| Quoted passage |
------------------------------------------------------------------------
I would like to draw a hollow histogram that has no vertical bars drawn inside of it, but just an outline. I couldn't find any way to do it with geom_histogram. The geom_step+stat_bin combination seemed like it could do the job. However, the bins of geom_step+stat_bin are shifted by a half bin either to the right or to the left, depending on the step's direction= parameter value. It seems like it is doing its "steps" WRT bin centers. Is there any way to change this behavior so it would do the "steps" at bin edges?
Here's an illustration:
d <- data.frame(x=rnorm(1000))
qplot(x, data=d, geom="histogram",
breaks=seq(-4,4,by=.5), color=I("red"), fill = I("transparent")) +
geom_step(stat="bin", breaks=seq(-4,4,by=.5), color="black", direction="vh")
I propose making a new Geom like so:
library(ggplot2)
library(proto)
geom_stephist <- function(mapping = NULL, data = NULL, stat="bin", position="identity", ...) {
GeomStepHist$new(mapping=mapping, data=data, stat=stat, position=position, ...)
}
GeomStepHist <- proto(ggplot2:::Geom, {
objname <- "stephist"
default_stat <- function(.) StatBin
default_aes <- function(.) aes(colour="black", size=0.5, linetype=1, alpha = NA)
reparameterise <- function(., df, params) {
transform(df,
ymin = pmin(y, 0), ymax = pmax(y, 0),
xmin = x - width / 2, xmax = x + width / 2, width = NULL
)
}
draw <- function(., data, scales, coordinates, ...) {
data <- as.data.frame(data)[order(data$x), ]
n <- nrow(data)
i <- rep(1:n, each=2)
newdata <- rbind(
transform(data[1, ], x=xmin, y=0),
transform(data[i, ], x=c(rbind(data$xmin, data$xmax))),
transform(data[n, ], x=xmax, y=0)
)
rownames(newdata) <- NULL
GeomPath$draw(newdata, scales, coordinates, ...)
}
guide_geom <- function(.) "path"
})
This also works for non-uniform breaks. To illustrate the usage:
d <- data.frame(x=runif(1000, -5, 5))
ggplot(d, aes(x)) +
geom_histogram(breaks=seq(-4,4,by=.5), color="red", fill=NA) +
geom_stephist(breaks=seq(-4,4,by=.5), color="black")
This isn't ideal, but it's the best I can come up with:
h <- hist(d$x,breaks=seq(-4,4,by=.5))
d1 <- data.frame(x = h$breaks,y = c(h$counts,NA))
ggplot() +
geom_histogram(data = d,aes(x = x),breaks = seq(-4,4,by=.5),
color = "red",fill = "transparent") +
geom_step(data = d1,aes(x = x,y = y),stat = "identity")
------------------------------------------------------------------------
| Information shown |
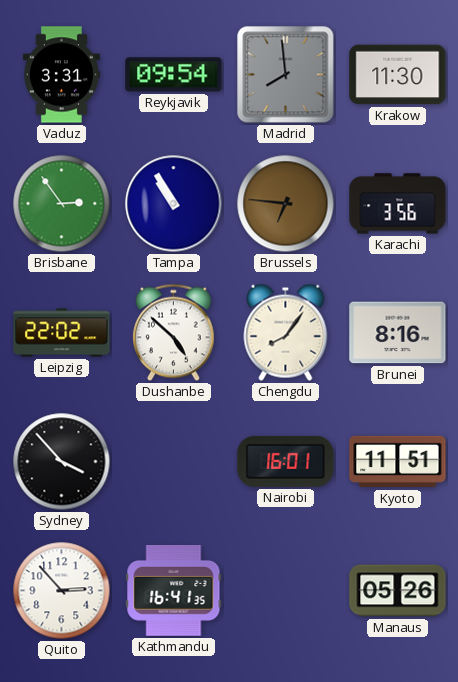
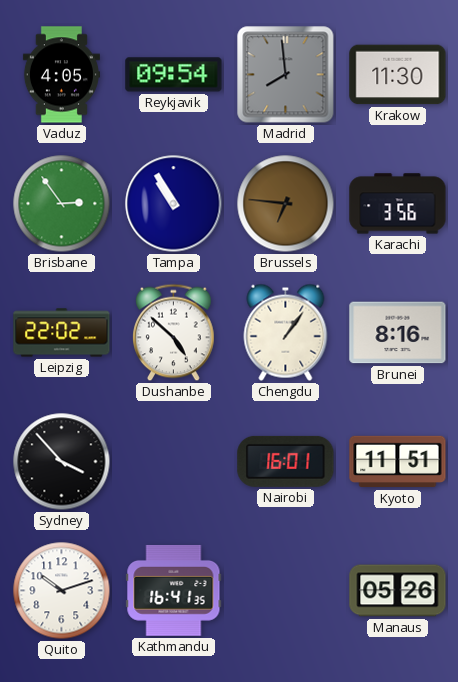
Vaduz: 3:31 -> 4:05
Chengdu: 8:06 -> 1:06
Quito: 2:53 -> 10:12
------------------------------------------------------------------------
| Written exercise 1 |
Answer these questions from the ggplot2 histogram thread:
(a) By how much does the opening post say the bins of geom_step+stat_bin are shifted?
(b) What default colour does default_aes set in the proposed GeomStepHist?
(c) Which function does the final workaround use to compute the breaks and counts?
| Written exercise 2 |
According to the opening post of the ggplot2 histogram thread, why are the geom_step+stat_bin bins shifted by half a bin?

| Written solution 1 |
(a) Half a bin, to the right or the left depending on the direction= value.
(b) "black".
(c) hist().

| Written solution 2 |
The poster says geom_step+stat_bin seems to make its steps with respect to bin centers rather than bin edges. That puts each step half a bin off, to the right or the left depending on the direction= parameter.